Teks Bacaan:
*****
Komunitas Tuna Rungu Kampanyekan Kesetaraan di Balai Kota

Salah seorang penyandang tuna rungu mengajari bahasa isyarat kepada Wakil Ketua DPRD Kota Batu Nurrochman (paling kanan) dan pejabat lainnya usai upacara Peringatan Hari Sumpah Pemuda, di Balai Kota Among Tani, Senin (30/10). (istimewa)
Salah seorang penyandang tuna rungu mengajari bahasa isyarat kepada Wakil Ketua DPRD Kota Batu Nurrochman (paling kanan) dan pejabat lainnya usai upacara Peringatan Hari Sumpah Pemuda, di Balai Kota Among Tani, Senin (30/10). (istimewa)

MALANGVOICE – Upacara peringatan Hari Sumpah Pemuda di Pemkot Batu, Senin (30/10) berbeda dari tahun-tahun sebelumnya. Tahun ini, sejumlah muda-mudi penyandang tuna rungu gelar aksi simpatik di Balai Kota Among Tani.

Tepat upacara usai digelar, belasan anak penyandang tuna rungu yang tergabung dalam komunitas Shinning Tuli Kota Batu melakukan aksi simpatik dengan membagikan bunga dan stiker kepada seluruh peserta upacara. Tak hanya itu, dilakukan penggalangan dukungan solidaritas masyarakat dengan pengumpulan tanda tangan.
*****
(Catatan dari sumber data)
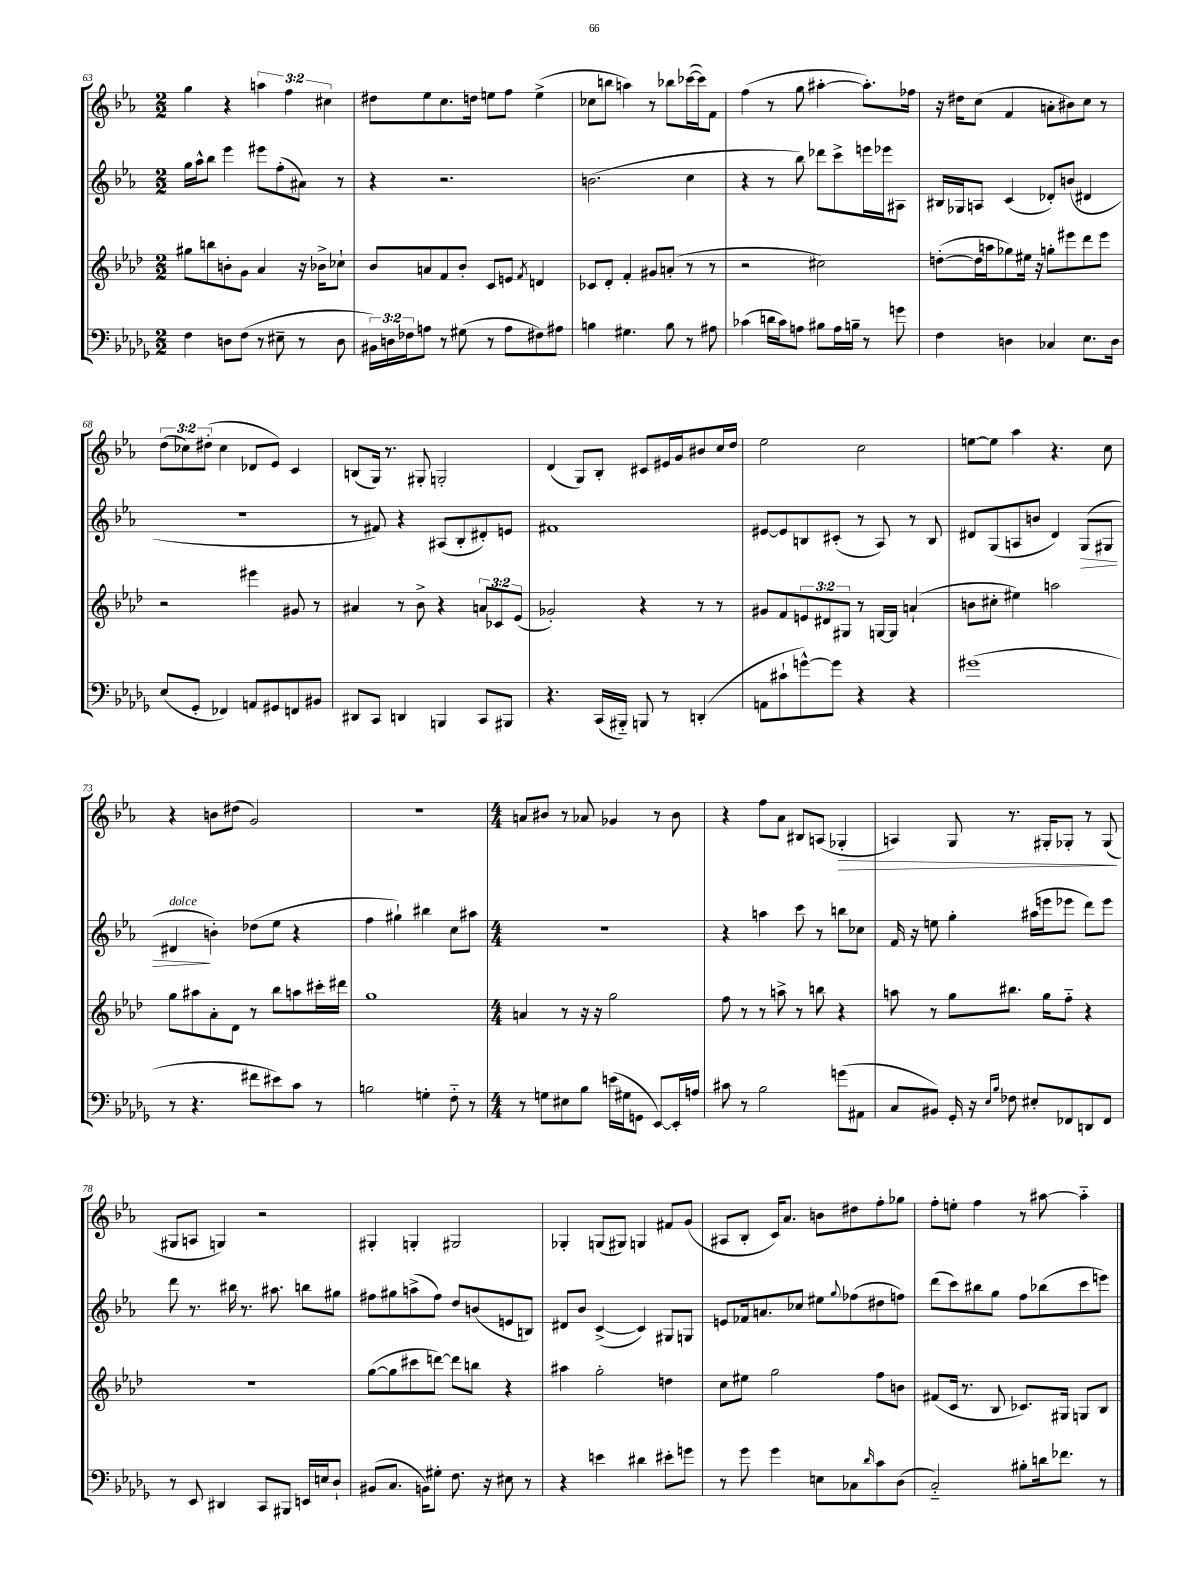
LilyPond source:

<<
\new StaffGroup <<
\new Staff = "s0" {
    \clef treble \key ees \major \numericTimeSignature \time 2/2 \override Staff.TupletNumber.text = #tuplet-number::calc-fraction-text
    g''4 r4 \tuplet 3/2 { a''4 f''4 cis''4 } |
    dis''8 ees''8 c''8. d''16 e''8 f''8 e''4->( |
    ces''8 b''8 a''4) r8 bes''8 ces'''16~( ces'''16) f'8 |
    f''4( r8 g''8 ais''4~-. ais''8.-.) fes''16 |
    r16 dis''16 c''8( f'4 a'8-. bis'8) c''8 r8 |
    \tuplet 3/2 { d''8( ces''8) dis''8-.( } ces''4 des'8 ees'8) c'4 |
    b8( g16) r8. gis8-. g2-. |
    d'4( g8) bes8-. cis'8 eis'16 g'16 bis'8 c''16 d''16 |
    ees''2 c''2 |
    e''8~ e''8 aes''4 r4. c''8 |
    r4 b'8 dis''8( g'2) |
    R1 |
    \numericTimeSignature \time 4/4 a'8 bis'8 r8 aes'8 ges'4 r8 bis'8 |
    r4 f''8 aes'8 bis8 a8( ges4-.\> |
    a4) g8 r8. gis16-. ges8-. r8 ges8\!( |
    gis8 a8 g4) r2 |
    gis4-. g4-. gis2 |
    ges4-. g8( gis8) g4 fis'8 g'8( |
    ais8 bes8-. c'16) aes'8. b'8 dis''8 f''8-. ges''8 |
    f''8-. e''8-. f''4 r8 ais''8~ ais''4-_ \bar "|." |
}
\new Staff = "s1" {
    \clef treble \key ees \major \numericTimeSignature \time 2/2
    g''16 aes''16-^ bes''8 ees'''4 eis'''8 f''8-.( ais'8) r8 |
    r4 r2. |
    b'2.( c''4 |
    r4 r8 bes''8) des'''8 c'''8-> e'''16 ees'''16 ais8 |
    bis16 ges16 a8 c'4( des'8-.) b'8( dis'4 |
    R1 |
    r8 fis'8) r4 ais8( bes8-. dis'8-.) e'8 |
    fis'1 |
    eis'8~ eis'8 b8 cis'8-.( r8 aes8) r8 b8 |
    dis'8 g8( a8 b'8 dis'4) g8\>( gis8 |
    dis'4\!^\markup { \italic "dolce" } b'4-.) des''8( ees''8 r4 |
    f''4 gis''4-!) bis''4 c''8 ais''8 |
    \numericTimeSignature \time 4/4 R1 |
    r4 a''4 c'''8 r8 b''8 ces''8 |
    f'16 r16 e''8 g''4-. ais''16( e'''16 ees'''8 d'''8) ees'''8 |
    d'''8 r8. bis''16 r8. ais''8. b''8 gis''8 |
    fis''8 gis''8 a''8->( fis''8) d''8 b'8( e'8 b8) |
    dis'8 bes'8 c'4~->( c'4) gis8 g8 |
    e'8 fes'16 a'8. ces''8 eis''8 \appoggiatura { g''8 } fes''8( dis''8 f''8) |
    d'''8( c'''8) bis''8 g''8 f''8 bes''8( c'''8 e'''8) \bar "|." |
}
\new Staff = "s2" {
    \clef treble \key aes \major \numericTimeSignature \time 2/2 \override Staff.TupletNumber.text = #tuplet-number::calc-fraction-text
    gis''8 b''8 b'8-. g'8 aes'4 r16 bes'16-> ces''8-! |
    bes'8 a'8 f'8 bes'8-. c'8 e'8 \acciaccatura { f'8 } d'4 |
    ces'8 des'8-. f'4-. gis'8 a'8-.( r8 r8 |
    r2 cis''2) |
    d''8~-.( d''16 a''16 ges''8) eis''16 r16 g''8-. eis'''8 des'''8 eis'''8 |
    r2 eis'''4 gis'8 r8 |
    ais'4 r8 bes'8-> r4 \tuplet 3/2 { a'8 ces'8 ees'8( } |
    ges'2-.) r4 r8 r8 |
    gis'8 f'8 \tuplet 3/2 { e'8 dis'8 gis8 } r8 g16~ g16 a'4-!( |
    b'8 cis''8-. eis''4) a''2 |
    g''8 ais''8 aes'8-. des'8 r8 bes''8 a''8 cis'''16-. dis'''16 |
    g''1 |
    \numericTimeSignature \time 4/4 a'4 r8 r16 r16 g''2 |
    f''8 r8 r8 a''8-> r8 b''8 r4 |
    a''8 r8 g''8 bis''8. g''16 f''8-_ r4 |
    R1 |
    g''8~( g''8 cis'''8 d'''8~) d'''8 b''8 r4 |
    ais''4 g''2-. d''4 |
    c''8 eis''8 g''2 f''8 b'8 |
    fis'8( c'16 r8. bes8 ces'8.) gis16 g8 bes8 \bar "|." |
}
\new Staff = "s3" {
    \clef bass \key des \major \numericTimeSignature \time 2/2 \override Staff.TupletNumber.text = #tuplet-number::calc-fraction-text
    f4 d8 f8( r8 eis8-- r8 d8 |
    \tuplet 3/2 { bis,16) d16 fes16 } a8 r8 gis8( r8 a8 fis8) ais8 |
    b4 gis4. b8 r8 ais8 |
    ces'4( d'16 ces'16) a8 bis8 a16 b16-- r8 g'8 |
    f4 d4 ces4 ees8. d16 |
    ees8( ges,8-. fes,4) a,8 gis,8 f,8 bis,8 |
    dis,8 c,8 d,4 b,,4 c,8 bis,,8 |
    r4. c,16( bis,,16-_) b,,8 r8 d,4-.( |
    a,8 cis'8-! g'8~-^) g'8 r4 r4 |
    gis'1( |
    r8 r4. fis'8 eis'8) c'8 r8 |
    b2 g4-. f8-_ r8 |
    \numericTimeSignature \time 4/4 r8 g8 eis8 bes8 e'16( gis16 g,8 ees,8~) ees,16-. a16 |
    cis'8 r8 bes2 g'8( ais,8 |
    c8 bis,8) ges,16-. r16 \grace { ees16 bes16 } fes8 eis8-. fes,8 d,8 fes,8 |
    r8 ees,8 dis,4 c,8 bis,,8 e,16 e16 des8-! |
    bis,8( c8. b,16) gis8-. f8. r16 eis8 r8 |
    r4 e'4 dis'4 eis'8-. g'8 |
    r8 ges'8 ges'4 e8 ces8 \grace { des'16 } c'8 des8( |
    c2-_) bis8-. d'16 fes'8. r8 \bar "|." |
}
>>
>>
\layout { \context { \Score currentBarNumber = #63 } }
*****
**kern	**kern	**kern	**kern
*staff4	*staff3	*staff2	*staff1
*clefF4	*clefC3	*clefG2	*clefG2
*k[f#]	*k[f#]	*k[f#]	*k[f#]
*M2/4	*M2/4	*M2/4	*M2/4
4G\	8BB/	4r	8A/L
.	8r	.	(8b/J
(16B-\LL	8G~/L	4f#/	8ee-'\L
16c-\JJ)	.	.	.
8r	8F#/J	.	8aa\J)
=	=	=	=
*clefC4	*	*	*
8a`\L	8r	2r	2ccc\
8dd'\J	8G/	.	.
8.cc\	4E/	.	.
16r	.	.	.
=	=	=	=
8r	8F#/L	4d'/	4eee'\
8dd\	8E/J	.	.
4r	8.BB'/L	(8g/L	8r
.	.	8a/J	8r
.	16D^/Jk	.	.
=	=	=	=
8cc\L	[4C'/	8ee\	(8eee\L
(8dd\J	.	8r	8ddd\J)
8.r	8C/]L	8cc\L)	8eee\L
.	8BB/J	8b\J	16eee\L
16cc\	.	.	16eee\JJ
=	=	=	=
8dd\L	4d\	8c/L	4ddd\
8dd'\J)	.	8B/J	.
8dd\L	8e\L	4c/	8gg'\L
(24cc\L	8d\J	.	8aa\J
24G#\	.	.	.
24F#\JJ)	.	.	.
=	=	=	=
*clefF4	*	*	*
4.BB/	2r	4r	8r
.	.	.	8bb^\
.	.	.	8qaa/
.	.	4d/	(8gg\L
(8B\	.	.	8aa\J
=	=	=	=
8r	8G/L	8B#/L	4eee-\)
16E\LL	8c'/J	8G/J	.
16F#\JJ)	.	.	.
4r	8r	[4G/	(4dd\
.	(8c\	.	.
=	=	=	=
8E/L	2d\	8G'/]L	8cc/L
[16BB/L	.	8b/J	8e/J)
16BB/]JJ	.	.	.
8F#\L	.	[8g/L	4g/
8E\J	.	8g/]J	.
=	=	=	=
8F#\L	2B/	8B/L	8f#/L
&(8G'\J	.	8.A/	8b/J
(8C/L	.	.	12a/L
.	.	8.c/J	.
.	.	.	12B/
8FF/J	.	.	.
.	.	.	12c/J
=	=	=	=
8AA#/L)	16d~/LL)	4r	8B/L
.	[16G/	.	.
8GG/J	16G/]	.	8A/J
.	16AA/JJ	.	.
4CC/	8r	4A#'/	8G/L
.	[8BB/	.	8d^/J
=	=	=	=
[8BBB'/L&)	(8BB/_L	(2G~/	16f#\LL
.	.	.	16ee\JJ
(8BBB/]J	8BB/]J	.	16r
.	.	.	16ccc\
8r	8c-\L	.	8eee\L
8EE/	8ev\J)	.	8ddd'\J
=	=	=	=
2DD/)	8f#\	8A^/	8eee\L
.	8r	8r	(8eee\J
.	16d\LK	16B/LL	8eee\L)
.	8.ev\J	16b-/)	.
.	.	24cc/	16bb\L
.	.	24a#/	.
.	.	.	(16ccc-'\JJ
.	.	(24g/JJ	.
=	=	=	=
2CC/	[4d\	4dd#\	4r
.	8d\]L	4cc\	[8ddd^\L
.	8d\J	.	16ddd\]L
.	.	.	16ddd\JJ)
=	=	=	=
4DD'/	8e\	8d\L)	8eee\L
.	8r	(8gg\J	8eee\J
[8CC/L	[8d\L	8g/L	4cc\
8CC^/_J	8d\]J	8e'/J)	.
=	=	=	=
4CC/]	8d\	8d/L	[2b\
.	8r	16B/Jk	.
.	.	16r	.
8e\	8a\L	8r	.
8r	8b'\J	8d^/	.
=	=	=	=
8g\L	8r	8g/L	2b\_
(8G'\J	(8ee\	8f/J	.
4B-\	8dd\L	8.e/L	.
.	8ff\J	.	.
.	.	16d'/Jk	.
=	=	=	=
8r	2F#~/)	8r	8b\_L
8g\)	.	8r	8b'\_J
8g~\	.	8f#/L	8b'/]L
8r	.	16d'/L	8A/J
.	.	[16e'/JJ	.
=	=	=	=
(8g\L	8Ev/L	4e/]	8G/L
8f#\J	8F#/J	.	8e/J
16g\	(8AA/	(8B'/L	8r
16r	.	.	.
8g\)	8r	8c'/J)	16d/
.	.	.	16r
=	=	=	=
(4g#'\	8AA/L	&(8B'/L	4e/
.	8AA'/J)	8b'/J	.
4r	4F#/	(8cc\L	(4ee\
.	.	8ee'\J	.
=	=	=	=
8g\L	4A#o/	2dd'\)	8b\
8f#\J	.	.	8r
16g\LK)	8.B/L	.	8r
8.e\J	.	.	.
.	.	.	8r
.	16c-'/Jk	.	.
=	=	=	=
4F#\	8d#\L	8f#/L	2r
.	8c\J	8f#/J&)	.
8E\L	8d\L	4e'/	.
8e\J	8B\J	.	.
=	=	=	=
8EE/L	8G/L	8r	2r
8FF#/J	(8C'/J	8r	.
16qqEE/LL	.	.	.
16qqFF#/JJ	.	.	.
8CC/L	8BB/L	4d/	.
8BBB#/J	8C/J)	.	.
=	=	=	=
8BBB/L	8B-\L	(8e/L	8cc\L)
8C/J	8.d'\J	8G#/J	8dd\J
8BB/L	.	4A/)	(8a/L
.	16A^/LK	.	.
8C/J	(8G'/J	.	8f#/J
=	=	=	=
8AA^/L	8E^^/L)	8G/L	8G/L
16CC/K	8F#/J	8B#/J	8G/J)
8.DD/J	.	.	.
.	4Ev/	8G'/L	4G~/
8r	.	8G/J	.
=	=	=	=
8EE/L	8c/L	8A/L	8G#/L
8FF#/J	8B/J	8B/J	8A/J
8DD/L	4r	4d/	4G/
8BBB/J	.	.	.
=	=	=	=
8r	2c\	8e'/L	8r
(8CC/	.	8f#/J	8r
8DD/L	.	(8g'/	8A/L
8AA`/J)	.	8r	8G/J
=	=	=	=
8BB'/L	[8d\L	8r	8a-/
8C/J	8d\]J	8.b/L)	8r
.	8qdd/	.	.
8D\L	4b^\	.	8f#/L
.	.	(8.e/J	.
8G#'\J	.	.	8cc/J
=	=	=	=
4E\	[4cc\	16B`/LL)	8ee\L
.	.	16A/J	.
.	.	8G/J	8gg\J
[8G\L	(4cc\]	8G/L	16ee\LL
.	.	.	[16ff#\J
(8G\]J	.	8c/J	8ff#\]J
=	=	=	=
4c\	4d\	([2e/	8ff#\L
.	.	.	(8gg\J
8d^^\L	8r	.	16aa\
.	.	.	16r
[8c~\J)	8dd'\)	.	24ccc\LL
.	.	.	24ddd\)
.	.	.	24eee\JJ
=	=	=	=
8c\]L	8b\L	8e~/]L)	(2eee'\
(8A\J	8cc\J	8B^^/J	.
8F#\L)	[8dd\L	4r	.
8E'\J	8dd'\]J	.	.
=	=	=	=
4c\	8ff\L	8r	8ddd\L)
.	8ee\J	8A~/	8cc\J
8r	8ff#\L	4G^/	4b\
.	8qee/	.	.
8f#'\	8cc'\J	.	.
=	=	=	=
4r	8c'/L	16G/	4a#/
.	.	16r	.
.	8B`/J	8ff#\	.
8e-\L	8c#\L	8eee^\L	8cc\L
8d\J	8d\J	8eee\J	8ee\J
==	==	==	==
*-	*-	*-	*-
*****
Tugas Tertulis:
[1] Salin dengan tepat bagian teks bacaan yang dimulai pada kata-kata "MALANGVOICE – Upacara" dan berhenti setelah kata-kata "pengumpulan tanda tangan.".
[2] Berdasarkan teks bacaan, mengapa upacara peringatan Hari Sumpah Pemuda di Pemkot Batu tahun ini berbeda dari tahun-tahun sebelumnya? Jawablah dalam satu sampai tiga kalimat.

Jawaban Setiap Tugas:
[1]
MALANGVOICE – Upacara peringatan Hari Sumpah Pemuda di Pemkot Batu, Senin (30/10) berbeda dari tahun-tahun sebelumnya. Tahun ini, sejumlah muda-mudi penyandang tuna rungu gelar aksi simpatik di Balai Kota Among Tani.

Tepat upacara usai digelar, belasan anak penyandang tuna rungu yang tergabung dalam komunitas Shinning Tuli Kota Batu melakukan aksi simpatik dengan membagikan bunga dan stiker kepada seluruh peserta upacara. Tak hanya itu, dilakukan penggalangan dukungan solidaritas masyarakat dengan pengumpulan tanda tangan.

[2] Upacara tahun ini berbeda karena sejumlah muda-mudi penyandang tuna rungu menggelar aksi simpatik di Balai Kota Among Tani. Seusai upacara, belasan anak dari komunitas Shinning Tuli Kota Batu membagikan bunga dan stiker kepada seluruh peserta upacara. Mereka juga menggalang dukungan solidaritas masyarakat dengan mengumpulkan tanda tangan.